**REQUIRED ACTION**
Reproduce exactly the lines of the material beneath, from the line that contains "index tip: (335, 139)" to the line that contains "pinky tip: (395, 333)", both included, and no other lines.

_ _ _ _ _ _ _

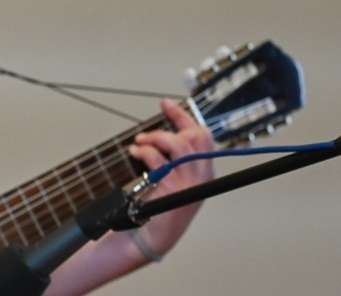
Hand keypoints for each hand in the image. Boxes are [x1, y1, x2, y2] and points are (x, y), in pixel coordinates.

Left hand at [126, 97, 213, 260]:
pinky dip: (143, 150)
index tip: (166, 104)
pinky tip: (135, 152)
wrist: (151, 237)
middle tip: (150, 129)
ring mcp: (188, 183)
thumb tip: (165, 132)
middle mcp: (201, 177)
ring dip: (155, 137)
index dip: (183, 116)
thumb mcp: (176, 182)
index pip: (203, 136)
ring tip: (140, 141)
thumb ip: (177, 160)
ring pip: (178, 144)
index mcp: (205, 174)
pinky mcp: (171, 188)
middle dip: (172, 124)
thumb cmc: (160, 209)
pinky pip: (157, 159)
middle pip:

_ _ _ _ _ _ _

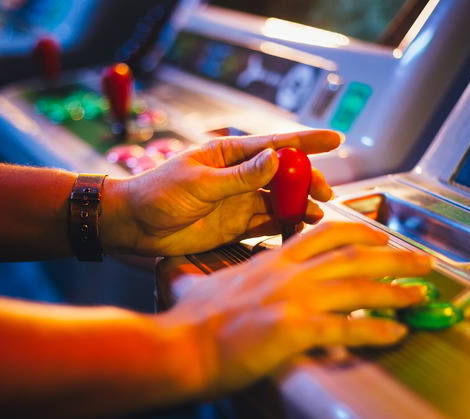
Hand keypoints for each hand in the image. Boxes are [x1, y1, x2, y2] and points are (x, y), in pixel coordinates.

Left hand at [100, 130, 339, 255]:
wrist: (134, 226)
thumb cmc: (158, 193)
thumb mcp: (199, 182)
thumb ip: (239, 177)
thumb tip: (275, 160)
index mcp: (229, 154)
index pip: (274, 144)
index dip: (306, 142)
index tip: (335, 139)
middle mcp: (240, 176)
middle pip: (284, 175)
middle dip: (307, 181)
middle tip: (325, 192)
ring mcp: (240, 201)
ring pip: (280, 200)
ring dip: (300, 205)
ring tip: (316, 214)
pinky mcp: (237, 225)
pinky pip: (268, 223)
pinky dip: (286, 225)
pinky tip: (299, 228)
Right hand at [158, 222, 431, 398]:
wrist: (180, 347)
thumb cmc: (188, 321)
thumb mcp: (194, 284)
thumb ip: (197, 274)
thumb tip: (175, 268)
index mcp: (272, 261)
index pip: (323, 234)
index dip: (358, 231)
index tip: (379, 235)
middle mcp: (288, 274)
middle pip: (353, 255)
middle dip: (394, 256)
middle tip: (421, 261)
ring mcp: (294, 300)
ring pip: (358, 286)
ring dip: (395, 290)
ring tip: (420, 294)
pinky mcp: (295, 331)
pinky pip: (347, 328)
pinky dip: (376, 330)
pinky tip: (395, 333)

_ _ _ _ _ _ _

**SOLUTION FOR THIS EXERCISE**
index tip: (335, 139)
middle mcp: (240, 176)
middle pip: (284, 175)
middle dip: (307, 181)
middle tip: (325, 192)
ring mcp: (240, 201)
ring pip: (280, 200)
ring dip: (300, 205)
ring tip: (316, 214)
pinky mcp: (237, 225)
pinky pip: (268, 223)
pinky dip: (286, 225)
pinky tip: (299, 228)
Right hand at [158, 222, 431, 398]:
wrist: (180, 347)
thumb cmc: (188, 321)
thumb mcp: (194, 284)
thumb ip: (197, 274)
thumb tip: (175, 268)
index mcp: (272, 261)
index pip: (323, 234)
index dip: (358, 231)
index tip: (379, 235)
middle mcp: (288, 274)
middle pip: (353, 255)
middle dip: (394, 256)
middle tip: (421, 261)
ring mcp: (294, 300)
ring pip: (358, 286)
ring dip: (395, 290)
ring tip: (420, 294)
pinky mcp: (295, 331)
pinky pip: (347, 328)
pinky dip: (376, 330)
pinky tip: (395, 333)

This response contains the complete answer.